We live in an age where technology is everywhere. It continues to change our lives and the way we do our work.
When computers entered the engineering industry, it simply became easier to accomplish tasks that had formerly been completed using pencil and paper. Designers were able to make changes faster—with a simple click of a button. While computers offered a convenient digital solution, however, the overall workflow was not altered all that drastically. Designs still required detail, and the time to ensure a successful segue to the tangible finished product.

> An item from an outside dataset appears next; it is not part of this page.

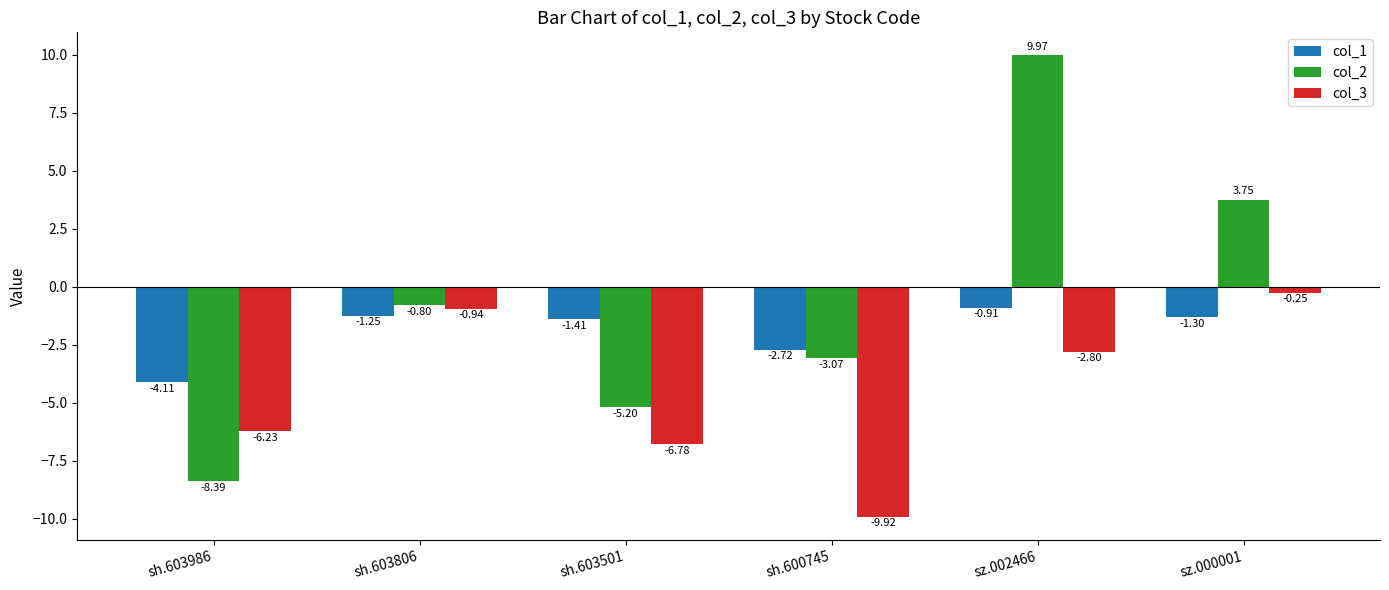

Which label corresponds to the largest value in the chart?

sz.002466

Yet now, in a new age of technology, we see the demand for more in a shorter amount of time. Our global dependence on immediate data and at-our-fingertips results has transcended into the Architectural, Engineering and Construction (AEC) industry and affects the way we complete our projects. When creating renderings or developing concepts for a client’s consideration, two or three options are no longer sufficient. We need the capacity to explore more alternatives, to optimize the most favorable ones and remain nimble in response to changing project needs. This immediacy is a clear positive within the profession, but it also ups the ante on the types of deliverables our clients are coming to expect.
But, how — in the world of design — do we fulfill the demand for more options, the call for higher sophistication and the request for a condensed delivery timeline when our product is not a physical object? Other industries such as manufacturing have migrated towards streamlining processes and optimizing output with the aid of robots and precision machinery. We can now begin to translate a similar process into the AEC industry with such tools as generative design and automated-aided design.
Generative design is an innovative concept that was pioneered in the manufacturing sector and is now being applied to the AEC industry. A single definition of generative design may not exist, but Anthony Hauck, president of Hypar — a company specializing in generative design tools for the AEC industry —summarized it nicely with:
“Generative design is the automated algorithmic combination of goals and constraints to reveal solutions.”
Let’s break that down. The constraints are defined by the designer at the start of the process. Constraints might include design speed, grade requirements, or minimum and maximum depths for a pipe. Then, a computer iterates through a variety of possible solutions, learning from each step and optimizing results to meet the predetermined parameters. This mimics the traditional process that designers typically use on projects, but it allows for significantly more options to be explored.
Generative design is not a substitute for a professional’s hand, but rather a tool that augments the knowledge and judgment of the designer. From a sustainability aspect, generative design also allows the designer to evaluate more efficient structures or ones that utilize less material. For clients, generative design aids project stakeholders in making more informed decisions about which solution they should proceed with. It also helps explain and promote the project to members of their community.
When it comes to automated-aided design, production tools such as Autodesk Revit and Civil 3D are now offering solutions that allow non-programmers ways to automate repetitive processes by using visual programming. The value associated with automation comes not only in the form of time-saving, but also in the dynamic nature of design; it allows design data to be directly mapped to outputs—inherently reducing errors.
Let’s say, for example, a designer is working on utility placement within a new building. They could develop a script within a visual programming tool for placing pipe penetrations through walls and floors. The script recognizes the conflict point between all of the walls, floors and pipes within the structure. Then, it automatically pulls different parameters such as the pipe material, wall/floor material, wall/floor thickness, pipe size, rotation, etc., to place the correct penetration. If the placement of the walls or floors were to change during the design process, the script automatically updates the location and information associated with the pipe penetrations, resulting in a highly efficient and fluid project evolution.
So, is doing more in less time a good thing? Utilizing generative design and automated-aided design, designers in the AEC industry can more promptly and wholly meet their clients’ visions. They can spend more energy focusing on structure that is energy- and cost-efficient, resilient and aesthetically pleasing. They can give due attention to improving municipal infrastructure, addressing aging utilities or optimizing systems performance. Instead of spending countless hours developing spreadsheets to compare a few alternatives and mapping design data to tables for output, they can focus knowledge and experience on the goal of delivering the best possible, value-added solutions for the challenges clients face. The age of smarter working is upon us. We embrace it.